This is me, newly returned home after sixty years away. This splendid tree stands in the most remote and wild part of our family farm in southern Illinois. Here, in the fall, deer and people listen to each other crunch through the leaves—neighbors who know the other is there, but don’t want to visit. In the spring, standing water in low places reflects the sky. No, wait! Those are drifts of bluebells instead. As long as I’ve known this special place, slightly higher than the land around it, with its ring of huge old trees like this one, I’ve felt the shimmer of a story, the details as shifty as the sunlight and shadows. My dad, when he was walking this area for the first time many years ago, considering buying more acreage, said it felt to him like a holy place in a way he couldn’t explain—which is exactly how a really good short story feels to me: like a holy place I can’t quite explain.
Hello. I’m Sharelle Byars Moranville, and I’m pleased to meet you. Stories have always compelled me. To read them, to listen to them. To write them.
Let me tell you my story: I left home for college in 1961 and didn’t return, except for visits, for all these years. Happily swimming in stories and language, I got three degrees in English Lit. Also, during this time, I wrote two adult novels. I landed a New York agent for the second one, and in an act of stunning naivety asked for my manuscript back when he suggested I might do a bit of revision before he started showing it around to editors. Finally through with college, I did a stint in academia, a stint in the corporate world, and, beginning in my mid-forties, a stint in motherhood when my husband and I adopted an eleven-year-old girl, who came with her own profoundly complicated story. Looking back, I realize this is when I began steeping myself in children and young adult literature as a steadying hand through our journey as a family. And reading so much in the genre eventually lured me into trying to write it. After 106 rejections, I finally sold a story to a kid’s magazine. My first novel for young readers was published in 2003. Thanks to a devoted agent of twenty years and caring editors, that novel and six more were recognized with stars and awards and translated into other languages. Also, while I was away, I served as a guardian ad litem for children caught up in the juvenile justice system, and I volunteered inside a women’s prison. Holding their hands in prayer circles, looking into their eyes, hearing the women’s stories changed me—as did the children’s stories, which taught me that even in the most broken of families, there was still love.
Being away had its season, and it was good.
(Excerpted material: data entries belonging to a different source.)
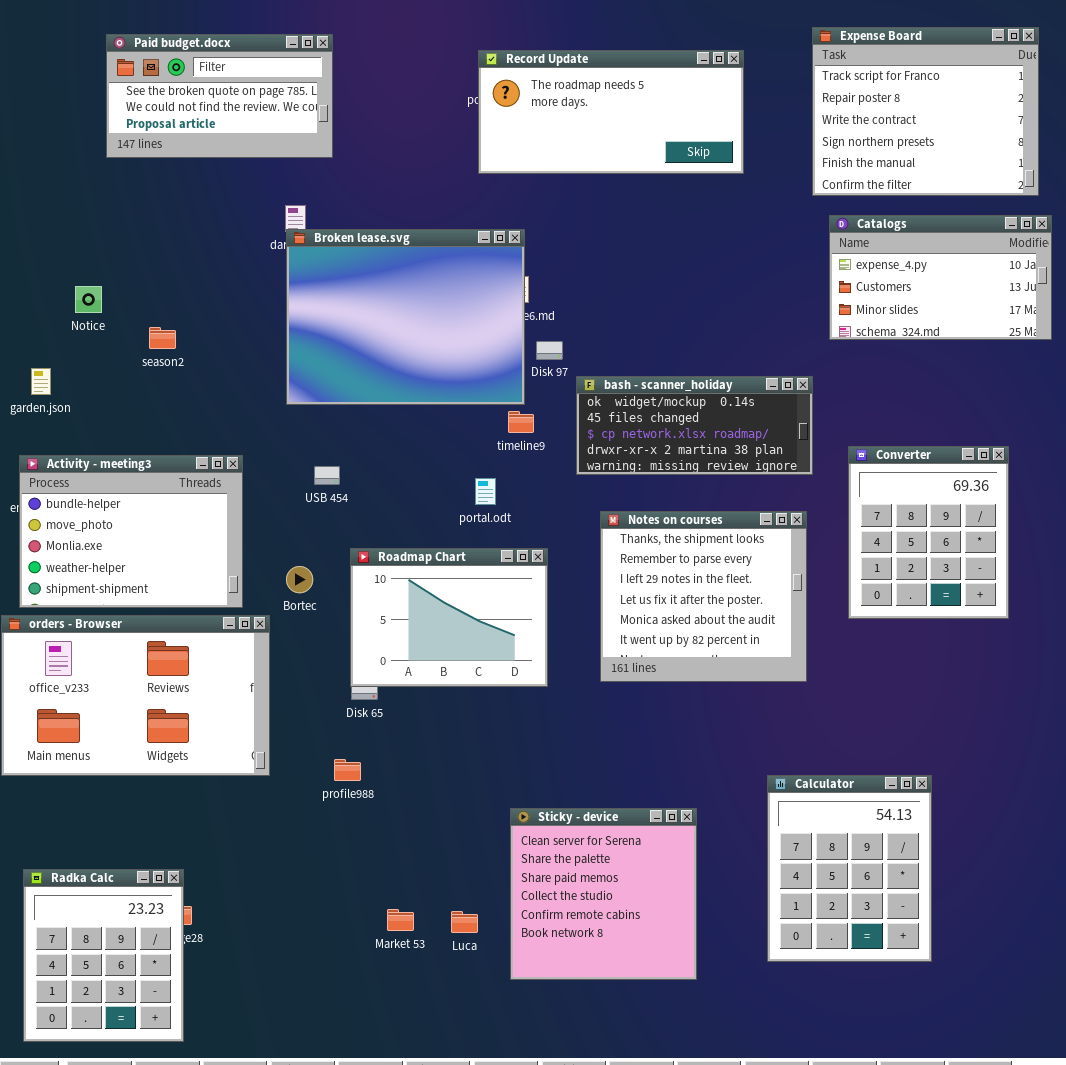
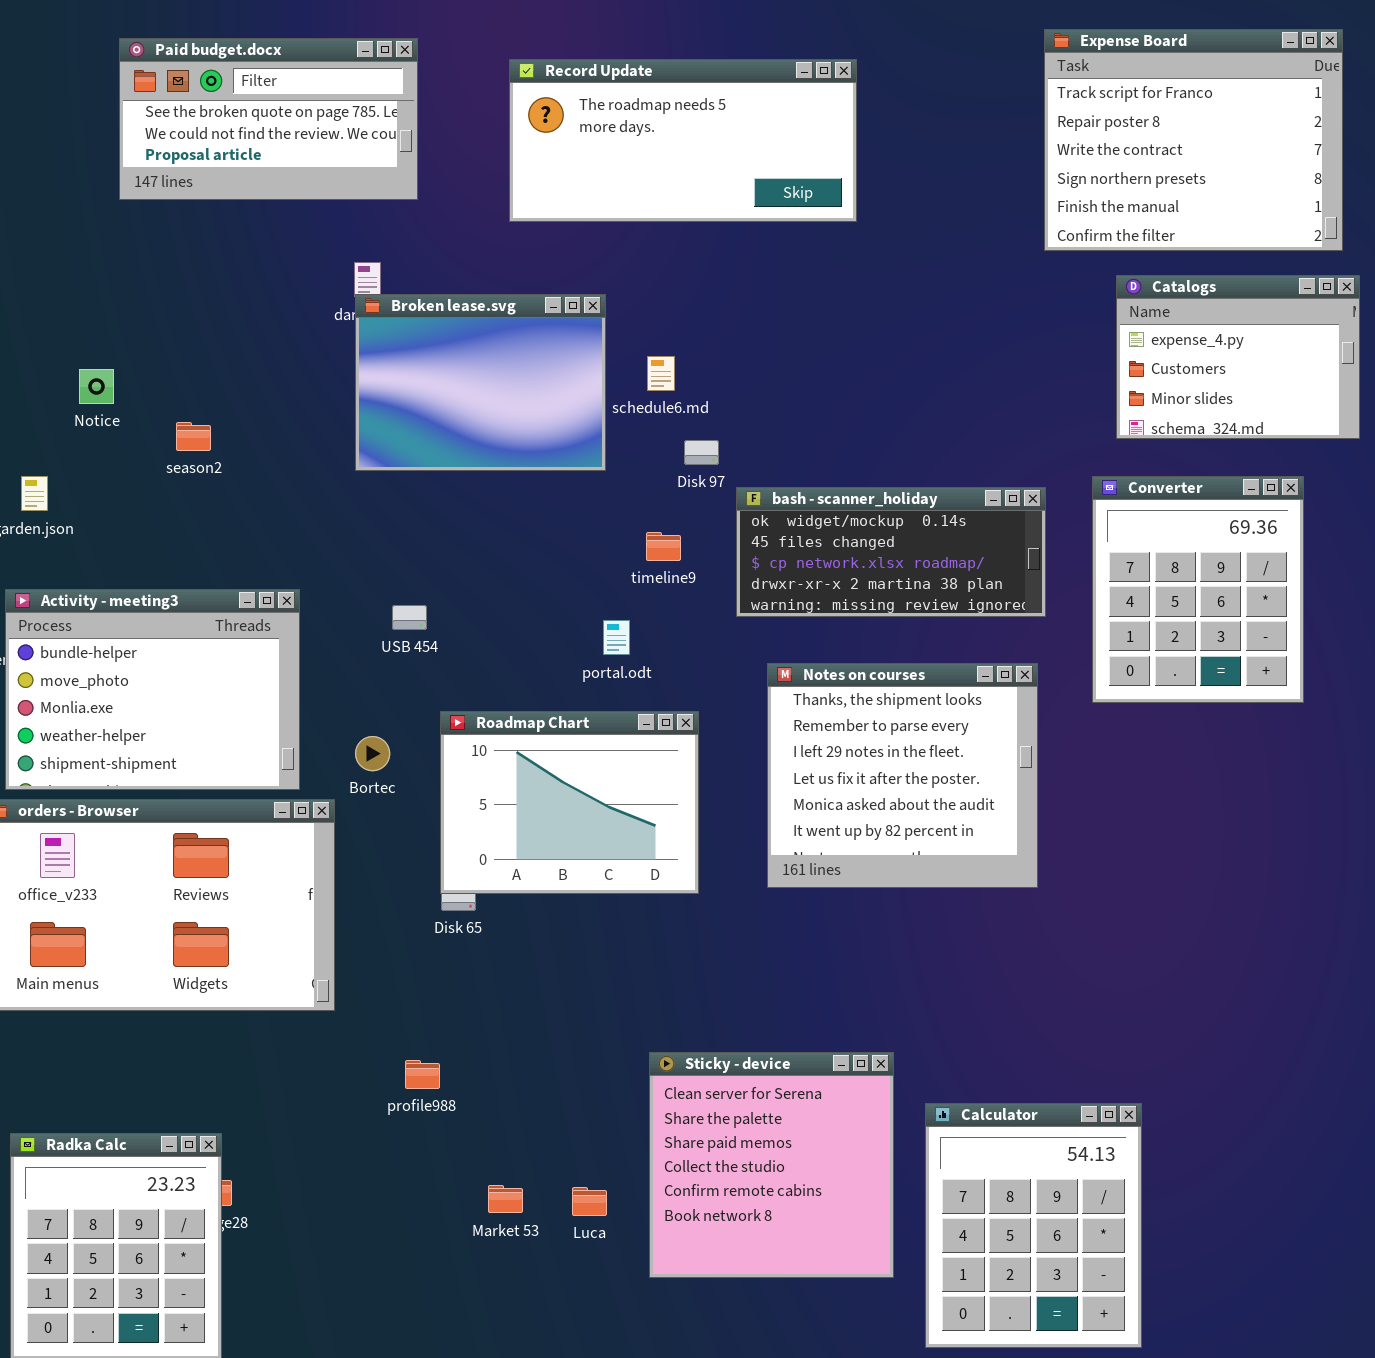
Record Update: [478,50,744,174] -> [509,59,857,222], moved
Catalogs: [829,215,1052,340] -> [1116,275,1360,439], resized
Broken lease.svg: [286,229,525,405] -> [355,294,606,471], resized
Converter: [848,446,1009,619] -> [1092,476,1304,703], moved
profile988: [334,759,361,781] -> [405,1060,440,1089], moved
Calculator: [767,775,932,962] -> [925,1103,1142,1348], moved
Now let me tell you my story of being home: Once again, I live in the deep quiet of fields and woods, across the pasture from where I grew up. Blue birds flit through the yard of my tiny hundred-year-old cottage, which is wrapped in a picket fence. No kidding. A white picket fence with an arched gate with red honeysuckle vining over it. I feel the ancestors along familiar country roads, in the smell of harvest dust, in the cheerful zinnias that take over my garden in October, just as they did in my grandmother’s garden. My cousins and I quietly tell each other the messy family stories. My sisters and I tell each other the giggly, tearful growing-up stories. In my weekly book club (a Zoomed event which keeps me connected to my away people), we discuss nonfiction, memoir, poetry, novels, and short stories—most recently Diane Oliver’s posthumous collection Neighbors.
I’ve always been fascinated (and a little mystified) by the workings of the short story. As a graduate student, I read the short stories of James Joyce and D. H. Lawrence. Then later Alice Munro and Barbara Kingsolver; Graham Swift, Alister MacLeod, and Edith Pearlman. While I’ve always loved short stories as a reader, only fairly recently did it occur to me to write one. So I did. Exploring the familiar, yet different, writing process for short stories is exciting. The stories I write spring from the same source: An inner place like the rise of ground with the splendid trees, where I feel a story—a shimmer—the details shifty as the sunlight and shadows. The process of finding the story and giving it life does feel holy to me.